**ASSIGNMENT**
In the data below, one line contains "text_box [395, 1004, 817, 1117]" and a later one contains "Rendered at 1294 by 1075 pixels.". Print both, with every line between them, exactly and alone.

Dataset entries
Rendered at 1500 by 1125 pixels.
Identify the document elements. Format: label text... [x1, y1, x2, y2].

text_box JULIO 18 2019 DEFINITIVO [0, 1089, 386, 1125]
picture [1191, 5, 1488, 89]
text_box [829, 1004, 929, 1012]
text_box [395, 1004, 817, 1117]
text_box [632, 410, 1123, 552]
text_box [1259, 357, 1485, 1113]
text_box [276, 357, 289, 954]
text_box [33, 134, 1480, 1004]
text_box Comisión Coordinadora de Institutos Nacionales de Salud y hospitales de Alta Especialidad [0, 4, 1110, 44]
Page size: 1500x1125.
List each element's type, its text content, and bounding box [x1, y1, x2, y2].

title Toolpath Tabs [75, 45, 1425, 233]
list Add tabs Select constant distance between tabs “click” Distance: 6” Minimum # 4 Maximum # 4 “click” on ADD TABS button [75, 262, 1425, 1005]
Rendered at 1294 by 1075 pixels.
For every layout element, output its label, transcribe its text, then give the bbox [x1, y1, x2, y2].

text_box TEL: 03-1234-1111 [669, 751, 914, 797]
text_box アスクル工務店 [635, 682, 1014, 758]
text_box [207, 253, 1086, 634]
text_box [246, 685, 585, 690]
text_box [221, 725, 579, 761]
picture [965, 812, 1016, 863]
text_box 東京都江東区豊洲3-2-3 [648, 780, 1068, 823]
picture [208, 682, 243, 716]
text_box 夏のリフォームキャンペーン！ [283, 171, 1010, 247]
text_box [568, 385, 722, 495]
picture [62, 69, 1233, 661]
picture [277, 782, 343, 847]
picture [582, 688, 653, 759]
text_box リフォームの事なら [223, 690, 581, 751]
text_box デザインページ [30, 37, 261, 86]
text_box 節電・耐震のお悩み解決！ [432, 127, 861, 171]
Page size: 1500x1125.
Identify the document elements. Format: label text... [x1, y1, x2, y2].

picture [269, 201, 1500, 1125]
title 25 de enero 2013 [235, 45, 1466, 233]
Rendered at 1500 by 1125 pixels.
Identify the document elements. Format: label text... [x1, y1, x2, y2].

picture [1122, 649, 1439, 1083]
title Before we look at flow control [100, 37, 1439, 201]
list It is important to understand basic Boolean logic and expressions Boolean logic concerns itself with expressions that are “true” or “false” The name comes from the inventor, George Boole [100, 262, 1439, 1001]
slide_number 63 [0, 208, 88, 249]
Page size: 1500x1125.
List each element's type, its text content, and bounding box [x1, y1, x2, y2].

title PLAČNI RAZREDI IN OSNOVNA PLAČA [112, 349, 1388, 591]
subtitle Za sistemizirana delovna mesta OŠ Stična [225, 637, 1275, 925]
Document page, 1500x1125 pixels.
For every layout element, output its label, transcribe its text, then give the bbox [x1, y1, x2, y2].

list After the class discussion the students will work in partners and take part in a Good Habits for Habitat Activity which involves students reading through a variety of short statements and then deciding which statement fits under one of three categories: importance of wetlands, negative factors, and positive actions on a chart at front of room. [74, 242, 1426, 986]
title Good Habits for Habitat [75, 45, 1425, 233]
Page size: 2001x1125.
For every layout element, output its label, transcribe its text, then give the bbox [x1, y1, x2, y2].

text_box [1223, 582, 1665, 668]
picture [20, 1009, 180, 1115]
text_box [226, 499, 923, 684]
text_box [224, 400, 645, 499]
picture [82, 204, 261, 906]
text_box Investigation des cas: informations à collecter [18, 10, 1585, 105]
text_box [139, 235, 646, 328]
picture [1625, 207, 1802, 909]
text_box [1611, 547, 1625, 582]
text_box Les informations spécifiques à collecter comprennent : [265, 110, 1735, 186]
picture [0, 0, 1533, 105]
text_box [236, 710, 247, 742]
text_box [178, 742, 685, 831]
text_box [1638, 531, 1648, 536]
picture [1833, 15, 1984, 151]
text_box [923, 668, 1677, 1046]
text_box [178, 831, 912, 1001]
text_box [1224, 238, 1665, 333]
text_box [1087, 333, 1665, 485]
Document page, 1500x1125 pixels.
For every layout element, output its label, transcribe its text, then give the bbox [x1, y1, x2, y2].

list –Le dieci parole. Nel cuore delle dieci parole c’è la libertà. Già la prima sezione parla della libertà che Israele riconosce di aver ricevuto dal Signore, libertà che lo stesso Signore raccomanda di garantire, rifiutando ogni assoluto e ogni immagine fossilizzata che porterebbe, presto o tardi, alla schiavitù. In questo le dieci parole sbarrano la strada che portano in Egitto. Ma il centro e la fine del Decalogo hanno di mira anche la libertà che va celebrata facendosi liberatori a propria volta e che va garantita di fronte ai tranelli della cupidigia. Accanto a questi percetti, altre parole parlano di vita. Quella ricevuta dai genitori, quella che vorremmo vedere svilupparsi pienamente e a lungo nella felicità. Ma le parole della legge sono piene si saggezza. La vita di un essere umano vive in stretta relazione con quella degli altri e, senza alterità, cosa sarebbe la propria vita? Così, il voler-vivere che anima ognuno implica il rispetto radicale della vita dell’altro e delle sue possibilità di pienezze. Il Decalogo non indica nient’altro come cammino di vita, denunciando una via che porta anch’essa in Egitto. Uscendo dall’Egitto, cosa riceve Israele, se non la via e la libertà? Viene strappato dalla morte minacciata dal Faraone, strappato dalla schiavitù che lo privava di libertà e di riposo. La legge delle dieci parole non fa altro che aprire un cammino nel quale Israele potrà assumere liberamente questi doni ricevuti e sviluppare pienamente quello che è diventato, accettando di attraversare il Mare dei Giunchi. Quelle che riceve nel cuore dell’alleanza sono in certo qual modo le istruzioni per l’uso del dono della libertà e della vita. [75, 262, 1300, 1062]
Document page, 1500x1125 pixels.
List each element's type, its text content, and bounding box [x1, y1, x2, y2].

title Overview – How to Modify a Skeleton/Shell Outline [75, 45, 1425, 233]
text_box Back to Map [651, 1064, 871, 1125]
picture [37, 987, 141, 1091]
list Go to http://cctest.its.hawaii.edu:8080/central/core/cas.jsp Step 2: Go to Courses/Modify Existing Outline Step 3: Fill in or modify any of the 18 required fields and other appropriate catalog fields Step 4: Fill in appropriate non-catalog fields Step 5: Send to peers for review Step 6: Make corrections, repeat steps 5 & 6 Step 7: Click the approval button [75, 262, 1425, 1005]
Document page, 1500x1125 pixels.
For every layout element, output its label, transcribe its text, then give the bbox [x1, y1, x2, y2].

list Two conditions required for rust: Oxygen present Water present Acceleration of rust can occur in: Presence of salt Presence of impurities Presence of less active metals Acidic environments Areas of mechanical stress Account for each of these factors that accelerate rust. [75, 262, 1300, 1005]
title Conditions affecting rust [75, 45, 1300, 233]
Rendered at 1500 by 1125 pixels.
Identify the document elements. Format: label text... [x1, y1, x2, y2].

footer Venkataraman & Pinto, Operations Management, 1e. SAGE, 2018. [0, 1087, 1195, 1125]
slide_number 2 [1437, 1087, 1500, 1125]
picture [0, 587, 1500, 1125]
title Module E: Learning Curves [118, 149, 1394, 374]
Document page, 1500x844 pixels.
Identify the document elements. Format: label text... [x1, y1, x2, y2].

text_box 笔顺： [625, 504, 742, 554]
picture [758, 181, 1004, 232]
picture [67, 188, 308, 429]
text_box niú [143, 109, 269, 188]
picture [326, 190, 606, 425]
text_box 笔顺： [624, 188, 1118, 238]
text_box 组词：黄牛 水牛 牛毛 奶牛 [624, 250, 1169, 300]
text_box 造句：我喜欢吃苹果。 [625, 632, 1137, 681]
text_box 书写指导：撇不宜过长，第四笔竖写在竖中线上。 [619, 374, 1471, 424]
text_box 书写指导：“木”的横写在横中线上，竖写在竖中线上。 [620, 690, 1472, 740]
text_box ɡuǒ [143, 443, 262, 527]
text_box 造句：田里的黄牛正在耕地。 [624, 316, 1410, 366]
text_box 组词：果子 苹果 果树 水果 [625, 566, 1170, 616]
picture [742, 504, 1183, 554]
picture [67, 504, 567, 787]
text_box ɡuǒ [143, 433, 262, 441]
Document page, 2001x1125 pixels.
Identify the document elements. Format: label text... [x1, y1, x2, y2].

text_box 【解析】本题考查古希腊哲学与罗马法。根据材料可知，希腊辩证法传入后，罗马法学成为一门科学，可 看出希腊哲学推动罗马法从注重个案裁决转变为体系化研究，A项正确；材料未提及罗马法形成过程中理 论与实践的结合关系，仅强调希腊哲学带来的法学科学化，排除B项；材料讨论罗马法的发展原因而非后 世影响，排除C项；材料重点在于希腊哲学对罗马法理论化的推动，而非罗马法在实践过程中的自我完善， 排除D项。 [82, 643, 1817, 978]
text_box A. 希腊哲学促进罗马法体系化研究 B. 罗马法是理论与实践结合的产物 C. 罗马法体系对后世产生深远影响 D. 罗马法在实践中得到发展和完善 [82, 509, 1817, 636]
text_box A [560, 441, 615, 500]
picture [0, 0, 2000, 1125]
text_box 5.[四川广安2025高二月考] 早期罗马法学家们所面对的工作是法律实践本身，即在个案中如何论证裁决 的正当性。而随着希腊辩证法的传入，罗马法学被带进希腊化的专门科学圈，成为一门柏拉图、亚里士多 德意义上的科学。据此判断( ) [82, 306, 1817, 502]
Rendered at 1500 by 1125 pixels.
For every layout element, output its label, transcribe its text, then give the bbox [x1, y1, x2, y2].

**RESPONSE BOX**
text_box [395, 1004, 817, 1117]
text_box [632, 410, 1123, 552]
text_box [1259, 357, 1485, 1113]
text_box [276, 357, 289, 954]
text_box [33, 134, 1480, 1004]
text_box Comisión Coordinadora de Institutos Nacionales de Salud y hospitales de Alta Especialidad [0, 4, 1110, 44]
Page size: 1500x1125.
List each element's type, its text content, and bounding box [x1, y1, x2, y2].

title Toolpath Tabs [75, 45, 1425, 233]
list Add tabs Select constant distance between tabs “click” Distance: 6” Minimum # 4 Maximum # 4 “click” on ADD TABS button [75, 262, 1425, 1005]
Rendered at 1294 by 1075 pixels.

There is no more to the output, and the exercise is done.